Tahrir protests, political uncertainty grow

One day later, the protests are not just continuing but have gotten larger. Throughout the day today, the casualties figures creeped higher and higher, and I've seen and heard reports of at least 44 killed and 1,500 wounded. Remarkably, the fighting itself remains concentrated in a few square blocks right by the American University in Cairo campus and the nearby Ministry of the Interior.

On a personal note, I received news via Facebook this evening that a nice young man I met in Tahrir Square a couple months ago was killed yesterday in the clashes. Shehab Ahmad was 25 years old, and I had hung out with him and talked politics once or twice in Tahrir. I hardly knew him, but it was chilling checking out his Facebook profile after I learned of his death: Someone had posted a photo of a pile of corpses in Tahrir—and had tagged him in it. I've uploaded the photo (it's graphic) to my Twitter feed. He appears to be wearing the same shirt he had on when I took this photo of him back in September.

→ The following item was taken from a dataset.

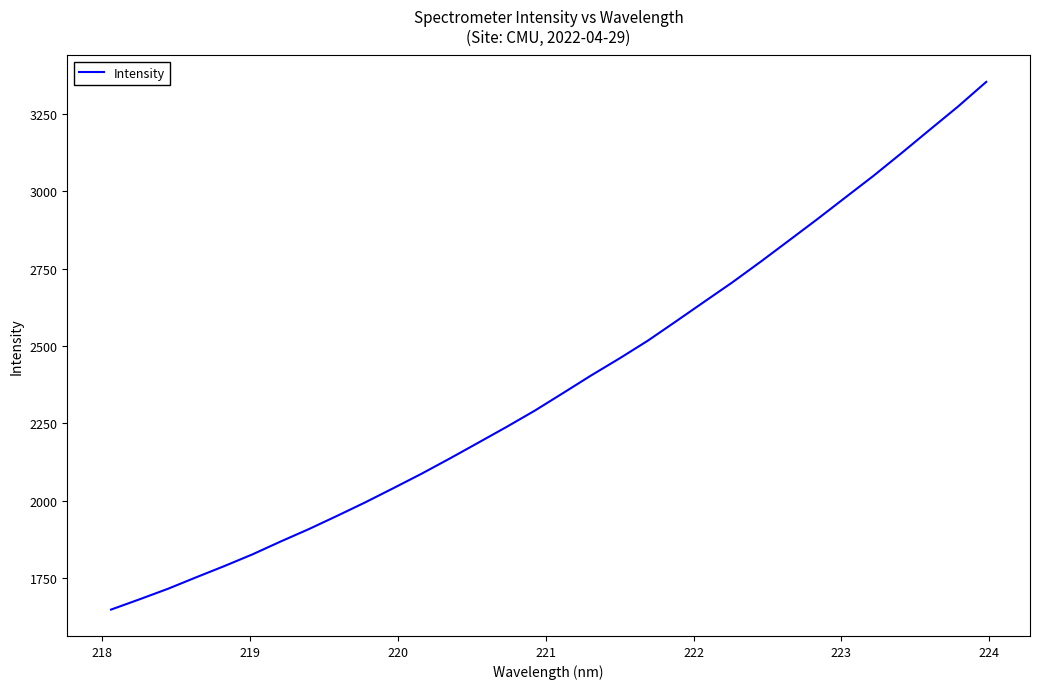

Does the chart have visible grid lines?

No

Also this evening, I accompanied two friends who wanted to donate blood to a hospital a few kilometers south of Tahrir. The blood bank received a relatively steady stream of people while we were there—mainly Egyptians but some foreigners, too—but it definitely wasn't overwhelmed by donors. A worker at the hospital, called Qasr El Aini Hospital, told me they had received some injured people from the clashes.

It's difficult to discern the potential effects of the fighting, since developments are rapidly unfolding. Egyptian Prime Minister Essam Sharaf and his cabinet reportedly submitted their resignation tonight, but the ruling Supreme Council for the Armed Forces (SCAF) apparently rejected it. Parliamentary elections are still scheduled to begin a week from today, although I seriously doubt that'll happen. It's hard to believe that Egypt will be able to hold credible elections when the very police that are supposed to guard the polling stations are currently fighting Egyptians in downtown Cairo.

What'll happen in the next few hours and the following few days remains to seen, but my guess is that the police (if they're smart, which they have yet to prove) will pull back from directly fighting the protesters, while the SCAF will make some larger concession about a timetable for relinquishing power sometime in 2012. Then things will die down in and around Tahrir, and the average Egyptian will be happy that a degree of stability will have once again descended on Egypt. Most Egyptians I've talked to, by the way, are confused and angry about the violence but don't necessarily agree with the concept of continued protests, as they just hope for a return to stability and more prosperous economic conditions. Elections might still take place on time, but with decreased turnout because of fears of election-day violence.

Or everything could spiral out of control. All it takes is an iconic image of a child killed by the army in Tahrir, or a particularly bloody day of clashes, to sway public opinion in favor of the demonstrators. We'll see.

One last note: I've said this before, but it's absolutely incredible how localized the fighting is. I live five minutes away, but all the stores are open and people are out and about. Life goes on unless you're right downtown. Even a few blocks away, I hear, you often can't really tell that anything unusual is taking place right down the street—that is, unless the winds shift and a cloud of tear gas floats your way.